Summary: Applying a nonlinear signal processing method to experimental data, a new study reveals a connection between motor behavior and brain activity. The findings could help with the development of new brain-computer interfaces and artificial intelligence technologies.
Source: American Institute of Physics
Motor-related brain activity, particularly its accurate detection, quantification and classification capabilities, is of great interest to researchers. They are searching for a better way to help patients with cognitive or motor impairments or to improve neurorehabilitation for patients with nervous system injuries.
There is a close relationship between motor and cognitive activity of the human brain, and suppression of the specific rhythmic activity of neurons within the sensorimotor cortex of the brain — known as the mu-rhythm (8 to 14 hertz) — is a biological marker of motor-related brain activity. Studies indicate this feature of motor-related brain activity suffers from intra- and inter-subject variability when using traditional methods to explore it, such as time-frequency analysis, spatial filtering and machine learning.
In the journal Chaos, from AIP Publishing, Nikita Frolov and colleagues at Innopolis University in Russia are approaching the problem from a different angle to search for a more robust feature of brain activity associated with accomplishing motor tasks.
“We put forward the hypothesis that suppression of mu-oscillations will cause a reduction of measured brain activity signals and, consequently, reflects the simplification of underlying neuronal dynamics,” said Frolov. “To address this issue, we applied recurrence quantification analysis, which is a powerful toolbox, to explore systems complexity through the analysis of its time series.”
The group’s work confirms, for the first time, the neuronal dynamics within the sensorimotor brain area underlying the motor functions of the human brain can be simplified.
“We demonstrated this using the RQA toolbox, which is fundamentally different from traditional methods for quantification of motor-related brain activity,” Frolov said. “We also demonstrated that RQA measures of complexity are well suited to detect and classify motor tasks.”
These results show potential for developing efficient methods for classifying brain states.
“By accurately introducing a state space, you can consider any natural system as a dynamical system. For the human brain, you can create state space by taking the measured signals of its activity as the state variables,” Frolov said.
“In our study, we consider state space formed by the set of electroencephalograms (signals of electrical activity within the brain’s cortical regions) recorded within the motor cortex. This allows us to introduce the ‘state’ of the cortical region of interest and to consider it as a dynamical system.”

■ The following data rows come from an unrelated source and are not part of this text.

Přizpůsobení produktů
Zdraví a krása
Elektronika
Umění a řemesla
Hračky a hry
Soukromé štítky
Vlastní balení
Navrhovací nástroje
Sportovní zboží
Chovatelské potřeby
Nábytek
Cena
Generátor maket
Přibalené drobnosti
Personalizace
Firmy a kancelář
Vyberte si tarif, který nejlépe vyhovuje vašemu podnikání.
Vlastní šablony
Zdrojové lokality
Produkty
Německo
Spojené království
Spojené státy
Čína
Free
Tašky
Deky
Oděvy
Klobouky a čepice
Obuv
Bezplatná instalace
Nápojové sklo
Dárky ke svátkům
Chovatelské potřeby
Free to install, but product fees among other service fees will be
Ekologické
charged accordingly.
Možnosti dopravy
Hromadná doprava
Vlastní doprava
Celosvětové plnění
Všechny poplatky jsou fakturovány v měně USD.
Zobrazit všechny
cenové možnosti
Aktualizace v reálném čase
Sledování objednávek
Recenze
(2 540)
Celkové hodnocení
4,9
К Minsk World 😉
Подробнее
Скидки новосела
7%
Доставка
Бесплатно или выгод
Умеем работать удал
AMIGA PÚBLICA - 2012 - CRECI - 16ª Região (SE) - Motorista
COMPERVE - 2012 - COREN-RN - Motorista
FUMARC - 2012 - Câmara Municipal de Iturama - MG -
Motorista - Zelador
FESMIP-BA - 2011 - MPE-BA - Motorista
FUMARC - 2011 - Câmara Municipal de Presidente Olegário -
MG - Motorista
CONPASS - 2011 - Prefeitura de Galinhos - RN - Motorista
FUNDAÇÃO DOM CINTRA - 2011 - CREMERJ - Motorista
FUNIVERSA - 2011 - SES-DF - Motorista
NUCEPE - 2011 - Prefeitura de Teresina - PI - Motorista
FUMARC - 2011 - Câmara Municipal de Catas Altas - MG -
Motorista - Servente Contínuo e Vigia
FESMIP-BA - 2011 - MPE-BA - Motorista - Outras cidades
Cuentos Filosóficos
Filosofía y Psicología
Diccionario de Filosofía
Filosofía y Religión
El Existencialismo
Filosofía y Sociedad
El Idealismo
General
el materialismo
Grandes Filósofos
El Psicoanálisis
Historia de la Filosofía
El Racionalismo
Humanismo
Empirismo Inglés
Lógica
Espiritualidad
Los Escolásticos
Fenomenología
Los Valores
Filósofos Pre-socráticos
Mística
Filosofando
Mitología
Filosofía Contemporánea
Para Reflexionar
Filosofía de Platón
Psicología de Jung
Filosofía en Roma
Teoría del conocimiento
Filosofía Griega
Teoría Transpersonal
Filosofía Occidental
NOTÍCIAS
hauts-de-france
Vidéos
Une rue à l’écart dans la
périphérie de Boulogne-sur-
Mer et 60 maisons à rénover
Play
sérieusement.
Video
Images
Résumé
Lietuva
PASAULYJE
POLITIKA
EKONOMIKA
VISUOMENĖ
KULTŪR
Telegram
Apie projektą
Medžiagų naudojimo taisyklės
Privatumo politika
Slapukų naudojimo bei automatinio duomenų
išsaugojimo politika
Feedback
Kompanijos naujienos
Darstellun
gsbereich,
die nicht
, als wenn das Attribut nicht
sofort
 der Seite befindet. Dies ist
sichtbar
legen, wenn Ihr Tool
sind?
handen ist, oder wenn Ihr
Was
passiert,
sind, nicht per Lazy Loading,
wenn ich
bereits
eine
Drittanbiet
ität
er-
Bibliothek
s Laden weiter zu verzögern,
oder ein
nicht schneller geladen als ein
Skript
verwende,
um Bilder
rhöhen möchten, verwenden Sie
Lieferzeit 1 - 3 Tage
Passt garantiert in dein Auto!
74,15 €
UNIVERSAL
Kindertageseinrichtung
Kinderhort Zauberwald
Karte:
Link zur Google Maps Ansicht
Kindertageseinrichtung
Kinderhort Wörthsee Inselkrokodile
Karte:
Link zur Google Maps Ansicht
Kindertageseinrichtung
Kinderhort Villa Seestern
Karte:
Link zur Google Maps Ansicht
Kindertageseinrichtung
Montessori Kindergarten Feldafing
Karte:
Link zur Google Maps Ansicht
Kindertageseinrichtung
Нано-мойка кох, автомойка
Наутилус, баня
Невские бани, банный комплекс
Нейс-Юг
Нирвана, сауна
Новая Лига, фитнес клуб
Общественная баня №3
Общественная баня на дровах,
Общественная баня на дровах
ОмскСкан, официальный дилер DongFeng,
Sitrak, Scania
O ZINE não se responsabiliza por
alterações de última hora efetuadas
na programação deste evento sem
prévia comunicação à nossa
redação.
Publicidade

One of the applications of the group’s work is “implementation of RQA-based analysis of electroencephalograms as a computational core of the brain-computer interfaces for online detection, quantification, and training of brain motor functions,” Frolov said.
“This is relevant not only for the development of closed-loop interfaces for motor skills training during neurorehabilitation but also for the diagnosis of cognitive and motor impairments as well as age-related changes.”
American Institute of Physics
Larry Frum – American Institute of Physics
The image is credited to Nikita Frolov/Innopolis University.
Original Research: Open access
“Motor execution reduces EEG signals complexity: recurrence quantification analysis study”. Elena N. Pitsik, Nikita S. Frolov, Kai Hauke Kraemer, Vadim V. Grubov, Vladimir A. Maksiemenko, Juergen Kurths and Alexander E. Hramov.
Motor execution reduces EEG signals complexity: recurrence quantification analysis study
The development of new approaches to detect motor-related brain activity is key in many aspects of science, especially in brain–computer interface applications. Even though some well-known features of motor-related electroencephalograms have been revealed using traditionally applied methods, they still lack a robust classification of motor-related patterns. Here, we introduce new features of motor-related brain activity and uncover hidden mechanisms of the underlying neuronal dynamics by considering event-related desynchronization (ERD) of μ-rhythm in the sensorimotor cortex, i.e., tracking the decrease of the power spectral density in the corresponding frequency band. We hypothesize that motor-related ERD is associated with the suppression of random fluctuations of μ-band neuronal activity. This is due to the lowering of the number of active neuronal populations involved in the corresponding oscillation mode. In this case, we expect more regular dynamics and a decrease in complexity of the EEG signal recorded over the sensorimotor cortex. In order to support this, we apply measures of signal complexity by means of recurrence quantification analysis (RQA). In particular, we demonstrate that certain RQA quantifiers are very useful to detect the moment of movement onset and, therefore, are able to classify the laterality of executed movements.